IoT is used around the world to gather data from all kinds of devices, vehicles, sensors, video cameras, and appliances to track things like weather, driving data, inventory items, maintenance concerns, security monitoring, and much, much more. The same serverless database benefits covered above also apply to IoT. Those include automatic scalability, always-on availability, reliability, reduced costs, and security, along with outsourcing the skills and resources needed to implement and maintain operations anywhere in the world, while ensuring all local regulations are met.

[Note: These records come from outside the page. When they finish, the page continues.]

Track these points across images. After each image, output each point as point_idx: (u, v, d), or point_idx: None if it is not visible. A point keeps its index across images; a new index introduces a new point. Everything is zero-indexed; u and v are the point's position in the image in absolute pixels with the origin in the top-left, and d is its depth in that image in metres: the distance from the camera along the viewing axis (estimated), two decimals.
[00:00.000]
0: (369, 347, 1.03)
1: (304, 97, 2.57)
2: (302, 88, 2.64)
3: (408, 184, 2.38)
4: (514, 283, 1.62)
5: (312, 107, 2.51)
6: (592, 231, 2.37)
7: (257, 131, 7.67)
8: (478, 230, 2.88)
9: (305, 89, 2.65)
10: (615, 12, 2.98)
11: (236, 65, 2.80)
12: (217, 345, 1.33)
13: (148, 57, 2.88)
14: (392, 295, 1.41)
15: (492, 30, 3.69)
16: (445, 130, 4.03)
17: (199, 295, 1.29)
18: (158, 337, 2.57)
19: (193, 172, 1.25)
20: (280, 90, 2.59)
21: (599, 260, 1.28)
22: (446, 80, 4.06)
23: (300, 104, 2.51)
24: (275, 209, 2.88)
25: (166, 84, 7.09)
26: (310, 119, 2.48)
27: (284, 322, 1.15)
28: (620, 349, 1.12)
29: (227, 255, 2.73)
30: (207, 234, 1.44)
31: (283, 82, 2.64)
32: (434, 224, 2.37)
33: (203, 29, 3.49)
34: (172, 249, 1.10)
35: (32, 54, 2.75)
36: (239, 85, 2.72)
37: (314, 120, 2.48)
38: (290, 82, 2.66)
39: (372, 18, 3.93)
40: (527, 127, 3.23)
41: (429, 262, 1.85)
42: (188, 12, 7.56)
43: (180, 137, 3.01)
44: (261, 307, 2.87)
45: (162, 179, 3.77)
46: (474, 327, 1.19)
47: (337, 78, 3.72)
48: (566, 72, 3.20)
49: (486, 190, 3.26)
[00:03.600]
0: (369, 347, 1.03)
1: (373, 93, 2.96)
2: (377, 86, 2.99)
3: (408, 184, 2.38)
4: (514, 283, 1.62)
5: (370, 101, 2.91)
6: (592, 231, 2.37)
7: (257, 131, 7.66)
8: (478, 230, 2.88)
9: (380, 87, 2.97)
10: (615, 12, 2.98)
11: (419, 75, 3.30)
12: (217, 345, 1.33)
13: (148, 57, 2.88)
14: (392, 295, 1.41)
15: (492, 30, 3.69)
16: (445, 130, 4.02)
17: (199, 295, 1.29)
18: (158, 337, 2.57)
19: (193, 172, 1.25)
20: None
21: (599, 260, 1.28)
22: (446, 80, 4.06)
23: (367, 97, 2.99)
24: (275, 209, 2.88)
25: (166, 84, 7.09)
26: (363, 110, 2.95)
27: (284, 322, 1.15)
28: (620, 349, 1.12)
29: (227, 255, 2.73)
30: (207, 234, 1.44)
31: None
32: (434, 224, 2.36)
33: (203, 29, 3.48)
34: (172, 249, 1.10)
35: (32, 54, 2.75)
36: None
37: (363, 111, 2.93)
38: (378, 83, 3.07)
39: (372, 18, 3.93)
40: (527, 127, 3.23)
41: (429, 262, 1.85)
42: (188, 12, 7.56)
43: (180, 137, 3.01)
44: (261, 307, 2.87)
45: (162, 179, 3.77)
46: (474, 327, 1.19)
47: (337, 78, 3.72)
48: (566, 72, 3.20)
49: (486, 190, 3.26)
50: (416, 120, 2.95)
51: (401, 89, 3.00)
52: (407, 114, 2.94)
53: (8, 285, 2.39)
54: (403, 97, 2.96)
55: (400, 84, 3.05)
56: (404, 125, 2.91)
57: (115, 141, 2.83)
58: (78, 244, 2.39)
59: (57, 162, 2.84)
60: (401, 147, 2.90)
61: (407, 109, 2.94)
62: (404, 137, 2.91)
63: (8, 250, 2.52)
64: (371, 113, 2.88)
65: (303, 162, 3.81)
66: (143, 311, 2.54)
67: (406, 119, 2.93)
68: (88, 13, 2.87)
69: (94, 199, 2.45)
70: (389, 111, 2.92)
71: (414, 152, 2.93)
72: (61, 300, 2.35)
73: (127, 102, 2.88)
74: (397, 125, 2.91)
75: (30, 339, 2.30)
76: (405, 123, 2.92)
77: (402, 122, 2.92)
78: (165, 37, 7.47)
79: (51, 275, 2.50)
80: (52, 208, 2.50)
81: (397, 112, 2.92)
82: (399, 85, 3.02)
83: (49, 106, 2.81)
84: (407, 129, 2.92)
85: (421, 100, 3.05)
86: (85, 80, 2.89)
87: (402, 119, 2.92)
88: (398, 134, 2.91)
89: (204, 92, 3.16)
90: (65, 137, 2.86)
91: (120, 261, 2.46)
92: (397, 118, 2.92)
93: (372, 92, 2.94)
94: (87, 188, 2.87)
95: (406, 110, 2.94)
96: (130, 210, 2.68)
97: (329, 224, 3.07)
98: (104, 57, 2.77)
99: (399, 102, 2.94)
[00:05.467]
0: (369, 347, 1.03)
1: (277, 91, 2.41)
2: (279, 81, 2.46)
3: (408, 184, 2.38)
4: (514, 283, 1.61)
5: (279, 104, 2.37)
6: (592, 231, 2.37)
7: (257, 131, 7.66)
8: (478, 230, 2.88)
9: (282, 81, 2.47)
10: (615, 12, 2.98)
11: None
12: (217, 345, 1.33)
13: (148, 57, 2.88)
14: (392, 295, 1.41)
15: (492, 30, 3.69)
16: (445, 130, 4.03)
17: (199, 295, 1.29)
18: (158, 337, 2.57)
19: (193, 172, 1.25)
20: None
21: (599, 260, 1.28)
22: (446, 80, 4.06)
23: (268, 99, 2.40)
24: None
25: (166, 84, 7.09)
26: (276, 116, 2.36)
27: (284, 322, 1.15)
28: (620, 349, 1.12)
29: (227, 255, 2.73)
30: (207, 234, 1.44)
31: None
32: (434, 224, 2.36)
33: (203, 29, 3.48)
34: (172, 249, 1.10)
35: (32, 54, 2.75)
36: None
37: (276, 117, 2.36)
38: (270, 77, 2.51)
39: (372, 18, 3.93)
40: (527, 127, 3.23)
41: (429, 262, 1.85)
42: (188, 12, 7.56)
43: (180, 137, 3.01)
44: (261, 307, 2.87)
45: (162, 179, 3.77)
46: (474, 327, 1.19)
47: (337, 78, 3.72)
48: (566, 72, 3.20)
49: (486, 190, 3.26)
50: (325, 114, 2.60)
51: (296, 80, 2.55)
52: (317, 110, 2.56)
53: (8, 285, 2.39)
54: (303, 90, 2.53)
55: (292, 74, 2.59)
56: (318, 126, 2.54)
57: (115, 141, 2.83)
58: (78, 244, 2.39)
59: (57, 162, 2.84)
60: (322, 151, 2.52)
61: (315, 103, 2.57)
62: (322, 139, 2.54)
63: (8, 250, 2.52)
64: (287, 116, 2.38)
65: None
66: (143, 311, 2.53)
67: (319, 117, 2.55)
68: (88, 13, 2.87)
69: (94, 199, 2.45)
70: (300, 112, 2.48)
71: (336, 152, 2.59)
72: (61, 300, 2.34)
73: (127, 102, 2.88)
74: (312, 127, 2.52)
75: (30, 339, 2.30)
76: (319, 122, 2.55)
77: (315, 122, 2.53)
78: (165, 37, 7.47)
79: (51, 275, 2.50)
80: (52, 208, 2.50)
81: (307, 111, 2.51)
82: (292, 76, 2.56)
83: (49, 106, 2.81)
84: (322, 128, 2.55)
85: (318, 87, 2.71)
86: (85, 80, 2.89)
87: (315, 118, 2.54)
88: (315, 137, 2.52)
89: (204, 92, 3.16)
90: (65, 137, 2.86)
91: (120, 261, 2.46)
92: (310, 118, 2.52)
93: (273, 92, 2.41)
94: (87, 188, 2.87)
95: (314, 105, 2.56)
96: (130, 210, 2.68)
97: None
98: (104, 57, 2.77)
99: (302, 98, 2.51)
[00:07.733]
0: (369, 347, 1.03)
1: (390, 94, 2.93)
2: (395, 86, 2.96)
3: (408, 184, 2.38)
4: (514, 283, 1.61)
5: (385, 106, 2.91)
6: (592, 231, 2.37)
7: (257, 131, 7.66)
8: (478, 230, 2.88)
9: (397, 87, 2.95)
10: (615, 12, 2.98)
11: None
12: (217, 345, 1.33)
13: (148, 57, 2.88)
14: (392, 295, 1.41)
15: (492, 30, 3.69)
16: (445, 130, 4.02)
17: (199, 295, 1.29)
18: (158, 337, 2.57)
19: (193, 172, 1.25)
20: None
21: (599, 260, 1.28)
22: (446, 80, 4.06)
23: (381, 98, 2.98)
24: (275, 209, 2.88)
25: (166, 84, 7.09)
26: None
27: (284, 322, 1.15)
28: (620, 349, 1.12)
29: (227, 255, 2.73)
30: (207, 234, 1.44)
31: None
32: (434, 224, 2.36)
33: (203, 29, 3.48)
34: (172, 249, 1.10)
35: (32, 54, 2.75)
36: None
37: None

IoT requires real-time responsiveness and the agility to support sudden spikes in device growth and ultra-high volumes of data. If the system goes down at any time, valuable data will be lost. As we’ve seen, serverless databases are a natural fit to meet these speed, scalability, and availability needs. Each IoT device will have different load requirements and those will continuously change on a moment-to-moment basis. Serverless provides the flexibility to seamlessly expand or reduce the resources needed for each device on an ongoing basis. The speed advantage of serverless databases doesn’t stop with real-time responsiveness and scalability. Their architecture also enables development teams to get to market fast, deploying in minutes, using only needed computing resources.

Moving to a serverless database to support IoT initiatives, allows companies to offload all the backend work and data storage necessary to ensure constant, uninterrupted connectivity. It also alleviates the costs of physical servers and the skilled staff that would be needed to make it happen. Instead, capital expenditures can be made on increasing the number of devices in the IoT arsenal. Going serverless also opens up a whole new world of SaaS tools and cloud services to aid IoT development, connectivity, and security.

Can serverless databases help your team?

By removing operational responsibilities, serverless databases can help your team focus on your company’s core competencies—areas where differentiation and advantages over your competition can be pursued—and on providing value to your customers. Serverless technology helps boost those advantages by providing a platform for agile and rapid development, automatic scaling, and always-on availability. And, since you only pay for what you use, it all comes at a lower price tag than a traditional IT infrastructure where your own physical servers and the skilled staff to run them is required. It’s no wonder serverless databases are being adopted in a wide range of industries for a broad array of applications.

We hope this overview of serverless databases, along with top providers to keep an eye on and industries taking advantage of the technology, has been helpful.